Question

What are the common heuristics that can be used to schedule resources in a multi-project environment? Use example(s) to discuss and comment on their advantages and disadvantages.

Answer 1

Answer: The heuristics discussed in the text are first in line, greatest resource demand, greatest resource utilization, minimum late finish time, and mathematical programming.

The first in line heuristic allocates resources based upon which project enters the queue first. This is the easiest heuristic to follow, but it can defy common sense in favor of ease of use.

The greatest resource demand decision rule determines which projects in the company's portfolio will pose the greatest demand on available resources; these projects are allocated resources first and then other projects are scheduled. The assumption being made is that projects that are more consumptive of resources are likely sources of bottlenecks, so these activities should be accommodated first and the rest of the system subordinated to the bottlenecks' needs. This rule and the greatest resource utilization rule may result in dedicating too many resources to a project that simply isn't profitable or has poor margins when compared with projects that may represent low hanging fruit.
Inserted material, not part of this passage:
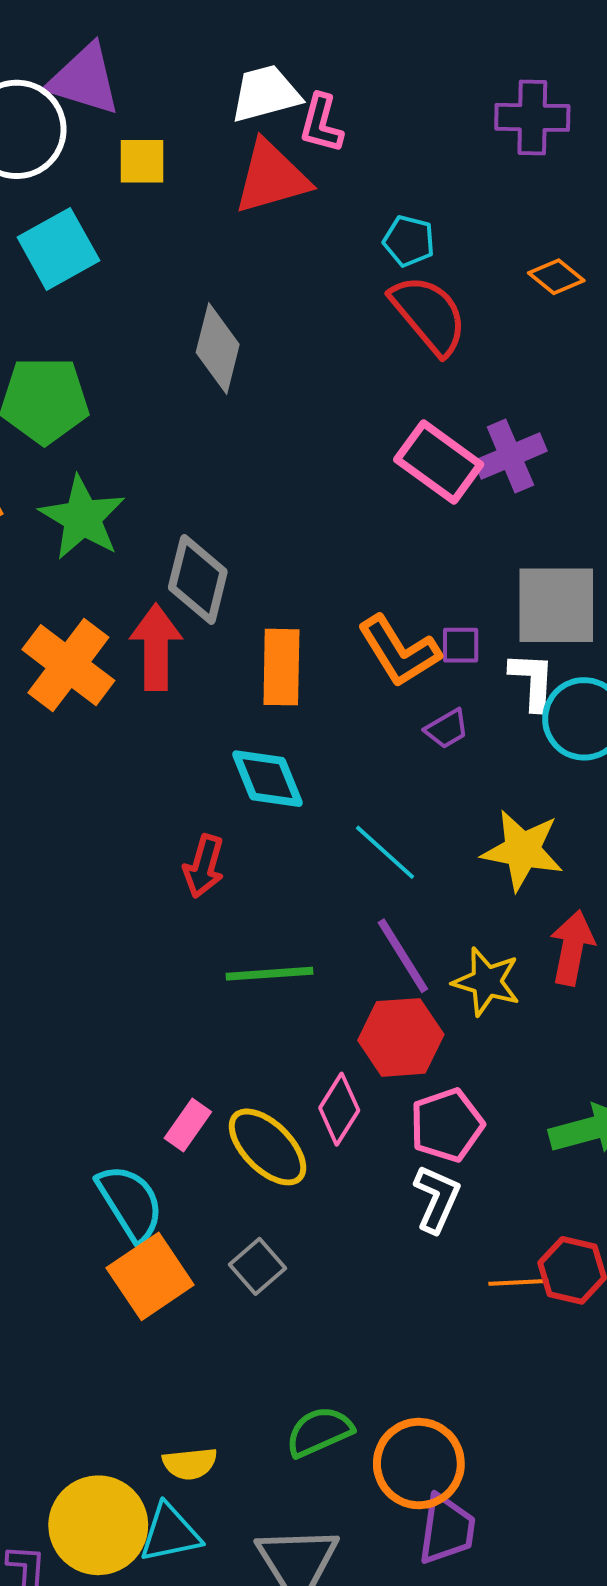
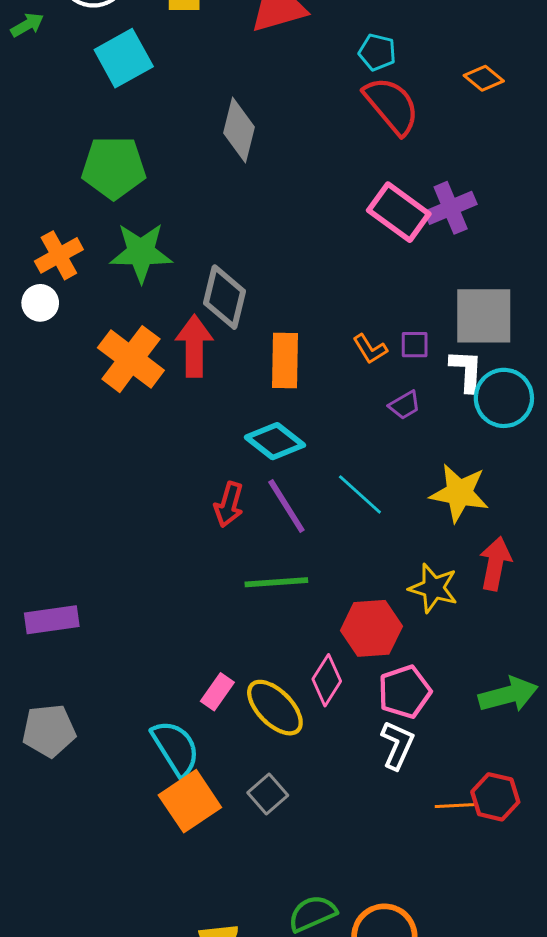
green star: (82, 518) -> (141, 252), turned -30
orange L-shape: (399, 651) -> (370, 349), size x0.6
cyan diamond: (267, 779) -> (275, 441), turned -30
purple line: (403, 956) -> (286, 506), moved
Greatest resource utilization is a slight variation on the greatest resource demand heuristic. Projects with high levels of resource utilization are scheduled first, resulting in good performance on the utilization performance measure. If other projects are added to the company portfolio while the first project is still viable, the utilization of resources may remain high when the new projects are considered with the existing projects.

The minimum late finish time prioritizes projects with minimal slack, in effect keeping them as close as possible to on schedule. Projects with more slack can wait a while for the resources without becoming late. The danger is that resource starvation of projects with seemingly abundant slack may result in every project in the portfolio being delivered late.

Mathematical programming can generate optimal decisions to resource constrained problems. While solutions are optimal, the problem set up and solution can be extraordinarily complex.